*** RECORDS FOR PROCESSING ***
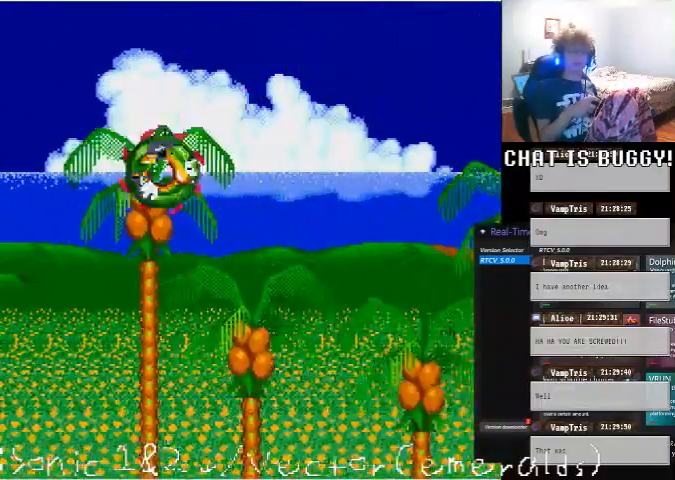
{"dt_ms": 500, "buttons": ["DPAD_RIGHT"], "left_stick": "center", "right_stick": "center"}
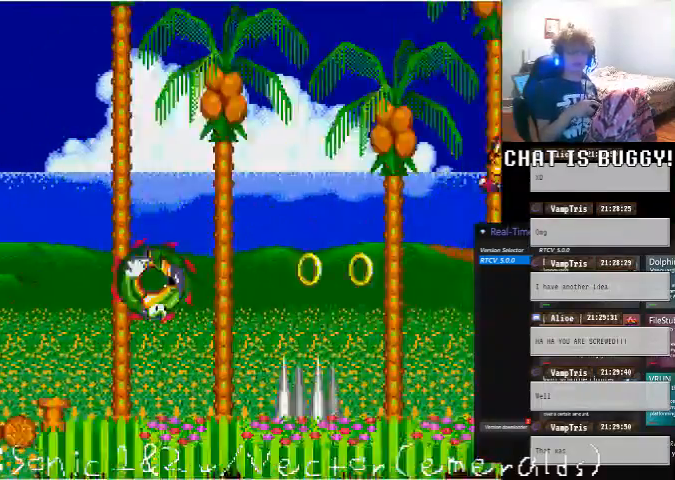
{"dt_ms": 500, "buttons": ["DPAD_RIGHT"], "left_stick": "center", "right_stick": "center"}
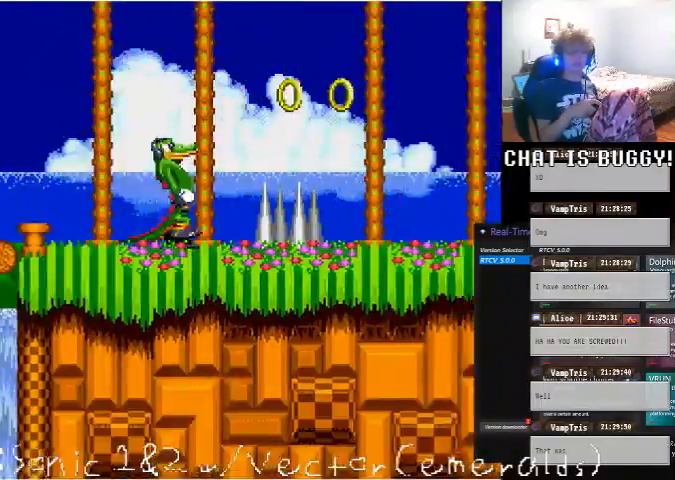
{"dt_ms": 500, "buttons": ["DPAD_RIGHT"], "left_stick": "center", "right_stick": "center"}
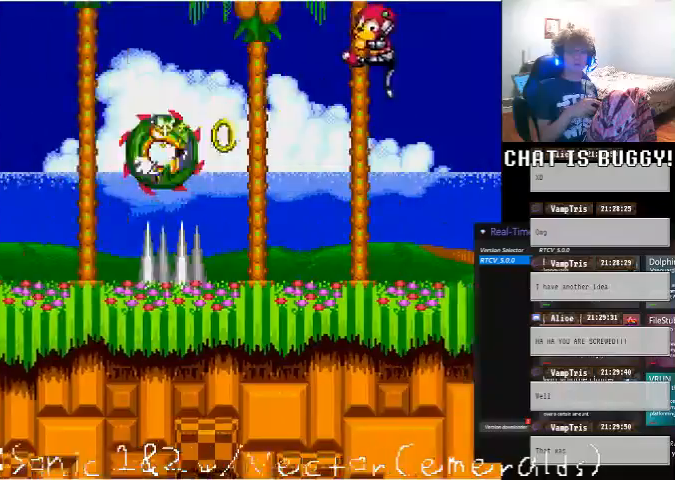
{"dt_ms": 500, "buttons": [], "left_stick": "center", "right_stick": "center"}
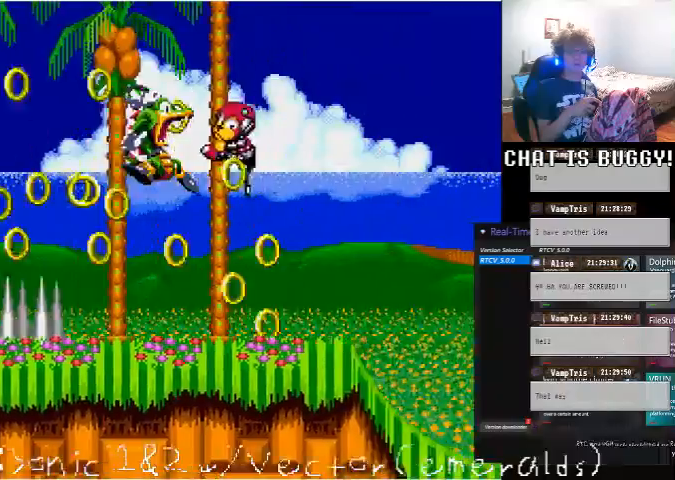
{"dt_ms": 1000, "buttons": [], "left_stick": "center", "right_stick": "center"}
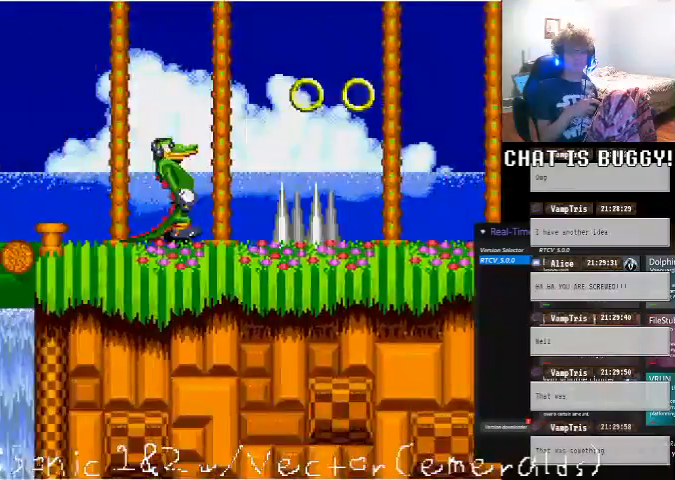
{"dt_ms": 500, "buttons": ["DPAD_RIGHT"], "left_stick": "center", "right_stick": "center", "events": [[100, "DPAD_RIGHT", "down"]]}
***
● **TASK STATEMENT**: From start to finish, output the listing exactly, but omit its pictures.

● **RESPONSE**:
{"dt_ms": 500, "buttons": ["DPAD_RIGHT"], "left_stick": "center", "right_stick": "center"}
{"dt_ms": 500, "buttons": ["DPAD_RIGHT"], "left_stick": "center", "right_stick": "center"}
{"dt_ms": 500, "buttons": ["DPAD_RIGHT"], "left_stick": "center", "right_stick": "center"}
{"dt_ms": 500, "buttons": [], "left_stick": "center", "right_stick": "center"}
{"dt_ms": 1000, "buttons": [], "left_stick": "center", "right_stick": "center"}
{"dt_ms": 500, "buttons": ["DPAD_RIGHT"], "left_stick": "center", "right_stick": "center", "events": [[100, "DPAD_RIGHT", "down"]]}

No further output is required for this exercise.